No fees, no surcharges." That, fellow divers, is true regard for a customer. Kudos to Deep Exposure.
( www.deepexposuredivecenter.com )
S/Y Philippine Siren. Michael Wood (Edmonds, WA), who has logged more than 1,000 dives, says
the Tubbataha itinerary was "among the top five dive itineraries I've been on in the past 25 years. It's
comparable to Raja Ampat in terms of healthy hard corals (not nearly as many soft corals as Raja),
mantas, whale sharks, tropicals, white-tips and muck diving for two days on the way back to Cebu.
The food was very good. My twin cabin, #7, was spacious, with tons of storage. Davide, my dive
guide, was good, especially given the experienced divers and photographers he had to herd. One-hour
dive times, sometimes 75 minutes. This is a 'crossing' 13-day tour at the end of the Tubbataha season.
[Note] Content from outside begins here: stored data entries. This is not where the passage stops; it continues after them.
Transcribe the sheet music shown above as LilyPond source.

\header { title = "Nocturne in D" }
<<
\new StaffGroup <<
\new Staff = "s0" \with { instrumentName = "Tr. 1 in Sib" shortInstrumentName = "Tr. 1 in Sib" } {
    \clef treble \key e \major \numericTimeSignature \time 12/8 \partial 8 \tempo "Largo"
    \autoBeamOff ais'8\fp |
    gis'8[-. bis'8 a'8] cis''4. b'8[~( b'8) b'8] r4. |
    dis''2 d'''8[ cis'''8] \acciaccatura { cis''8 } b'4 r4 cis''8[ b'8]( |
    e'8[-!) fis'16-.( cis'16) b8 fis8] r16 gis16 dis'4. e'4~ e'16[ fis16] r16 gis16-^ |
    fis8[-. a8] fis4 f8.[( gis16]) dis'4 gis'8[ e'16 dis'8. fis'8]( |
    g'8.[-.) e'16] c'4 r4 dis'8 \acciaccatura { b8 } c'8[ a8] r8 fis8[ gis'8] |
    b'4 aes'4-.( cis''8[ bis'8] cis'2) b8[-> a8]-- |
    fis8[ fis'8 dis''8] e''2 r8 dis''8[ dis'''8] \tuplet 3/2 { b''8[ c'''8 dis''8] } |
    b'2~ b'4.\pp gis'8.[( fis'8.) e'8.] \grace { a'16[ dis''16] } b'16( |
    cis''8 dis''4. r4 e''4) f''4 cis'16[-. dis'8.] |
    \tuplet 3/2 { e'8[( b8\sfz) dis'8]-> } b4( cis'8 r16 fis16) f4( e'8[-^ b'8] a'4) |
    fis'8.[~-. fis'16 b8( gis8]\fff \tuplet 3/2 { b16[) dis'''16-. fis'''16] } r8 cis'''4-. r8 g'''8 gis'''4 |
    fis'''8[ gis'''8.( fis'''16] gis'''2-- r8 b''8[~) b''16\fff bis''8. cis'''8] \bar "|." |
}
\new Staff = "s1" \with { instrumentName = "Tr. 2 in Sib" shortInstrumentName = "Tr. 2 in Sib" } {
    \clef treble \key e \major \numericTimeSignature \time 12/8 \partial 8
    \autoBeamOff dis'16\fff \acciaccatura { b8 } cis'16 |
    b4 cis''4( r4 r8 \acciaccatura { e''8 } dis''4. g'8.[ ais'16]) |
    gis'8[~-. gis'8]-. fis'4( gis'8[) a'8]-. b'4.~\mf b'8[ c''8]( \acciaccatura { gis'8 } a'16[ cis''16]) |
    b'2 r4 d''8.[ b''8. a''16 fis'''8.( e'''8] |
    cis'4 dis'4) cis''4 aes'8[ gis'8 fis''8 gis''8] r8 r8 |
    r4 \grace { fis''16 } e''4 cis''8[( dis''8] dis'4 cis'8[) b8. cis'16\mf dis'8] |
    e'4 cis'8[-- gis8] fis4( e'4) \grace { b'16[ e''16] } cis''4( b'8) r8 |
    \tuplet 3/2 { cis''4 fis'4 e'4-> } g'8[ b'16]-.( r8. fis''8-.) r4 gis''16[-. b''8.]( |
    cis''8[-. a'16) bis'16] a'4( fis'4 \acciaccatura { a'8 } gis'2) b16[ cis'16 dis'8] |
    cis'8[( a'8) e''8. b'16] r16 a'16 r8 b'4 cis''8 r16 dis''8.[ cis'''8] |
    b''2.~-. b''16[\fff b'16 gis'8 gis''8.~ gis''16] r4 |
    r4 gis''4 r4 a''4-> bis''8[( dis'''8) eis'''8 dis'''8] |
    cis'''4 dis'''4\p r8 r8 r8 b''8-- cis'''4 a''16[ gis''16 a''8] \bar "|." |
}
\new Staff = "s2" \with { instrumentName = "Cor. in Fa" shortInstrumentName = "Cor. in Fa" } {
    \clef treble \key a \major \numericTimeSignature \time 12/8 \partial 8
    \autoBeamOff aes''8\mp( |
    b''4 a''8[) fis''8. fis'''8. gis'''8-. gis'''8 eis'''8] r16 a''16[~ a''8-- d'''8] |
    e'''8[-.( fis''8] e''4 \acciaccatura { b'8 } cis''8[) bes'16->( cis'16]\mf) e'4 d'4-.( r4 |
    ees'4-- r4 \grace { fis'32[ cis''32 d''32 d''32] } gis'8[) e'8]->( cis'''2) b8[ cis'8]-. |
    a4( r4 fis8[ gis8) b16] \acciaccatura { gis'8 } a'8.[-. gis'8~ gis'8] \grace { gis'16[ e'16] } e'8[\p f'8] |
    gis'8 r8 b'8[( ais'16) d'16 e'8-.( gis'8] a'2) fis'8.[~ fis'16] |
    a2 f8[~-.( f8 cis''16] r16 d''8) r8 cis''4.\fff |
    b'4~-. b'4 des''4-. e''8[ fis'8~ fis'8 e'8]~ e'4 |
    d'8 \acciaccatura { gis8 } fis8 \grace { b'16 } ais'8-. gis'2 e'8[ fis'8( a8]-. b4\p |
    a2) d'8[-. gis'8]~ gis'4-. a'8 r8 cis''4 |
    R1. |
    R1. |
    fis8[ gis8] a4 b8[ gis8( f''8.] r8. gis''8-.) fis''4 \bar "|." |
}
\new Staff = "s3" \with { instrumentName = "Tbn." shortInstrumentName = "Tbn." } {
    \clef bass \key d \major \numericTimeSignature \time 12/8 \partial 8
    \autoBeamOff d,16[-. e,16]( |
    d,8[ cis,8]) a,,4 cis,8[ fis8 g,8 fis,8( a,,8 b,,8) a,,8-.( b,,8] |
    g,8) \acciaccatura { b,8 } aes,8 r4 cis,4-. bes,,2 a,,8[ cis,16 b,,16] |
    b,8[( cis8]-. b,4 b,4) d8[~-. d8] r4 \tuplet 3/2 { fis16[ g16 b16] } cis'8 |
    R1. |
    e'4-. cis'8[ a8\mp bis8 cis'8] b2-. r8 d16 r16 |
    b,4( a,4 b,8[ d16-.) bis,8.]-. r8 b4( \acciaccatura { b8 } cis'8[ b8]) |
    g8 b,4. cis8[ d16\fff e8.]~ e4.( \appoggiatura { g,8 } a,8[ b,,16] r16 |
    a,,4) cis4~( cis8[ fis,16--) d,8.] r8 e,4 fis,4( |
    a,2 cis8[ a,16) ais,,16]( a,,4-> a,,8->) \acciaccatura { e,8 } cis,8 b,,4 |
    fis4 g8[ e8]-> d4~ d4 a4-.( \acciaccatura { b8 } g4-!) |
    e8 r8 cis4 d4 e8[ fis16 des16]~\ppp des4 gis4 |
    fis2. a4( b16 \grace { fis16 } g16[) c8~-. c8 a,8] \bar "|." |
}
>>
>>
We had dead calm seas, mild currents and good viz. Camera handling by crew was very good. Safe
dinghy drivers, helpful dive staff." That said, he had some big issues with the boat. "It's a defective
layout. The dive deck has narrow outside passages between where you sit to put on your gear and the
railing. Consequently, people going ahead of you to the dinghies have to squeeze by, bumping into riggings
and your knees. Gear is not kept on the dinghies, so you have to schlep down a ladder onto the
Zodiac with all your gear -- accidents waiting to happen. The salon's ceiling is five feet, eight inches
at best, so I couldn't stand up straight. Worse, two of the three air conditioners didn't work, so it was
hot and stuffy -- not the relief you needed on a sunny, 95-degree day with no breeze. Two of the eight
cabins' AC didn't work at all or consistently, making for very unhappy passengers. The shower floors
were horribly slippery, and two guests fell; one couldn't dive for three days. Simple rubber bath mats
would solve this. The front two cabins had inconvenient storage, no room on one side of the bed to get
out, noisy anchor chains in the mornings, showers that leaked onto the cabin floor. The divemasters'
quarters were so full of mold that they slept in the salon, they told us. Maintenance seems to be a real
problem. The camera stations are few and small, with no dedicated camera room. The eating area is
a U-shaped booth, which people had to climb over or ask others to slide out to get in for dinner and
lunch; not good for older divers. Most of the Tubbataha season has only seven-night cruises, which is
not enough to justify traveling 40 hours." The Siren's owner contacted Wood through Undercurrent, saying
there were indeed shower mats on board, but if so, Wood said, they weren't distributed during his
trip. ( http://sirenfleet.com/liveaboards/philippines.html )
PS: We wrote a piece last September noting that perhaps the biggest danger to divers is falling down
narrow stairs, or falling on the deck with heavy gear on. Obviously, this unfortunate experience aboard
the Siren proves the point. Be careful.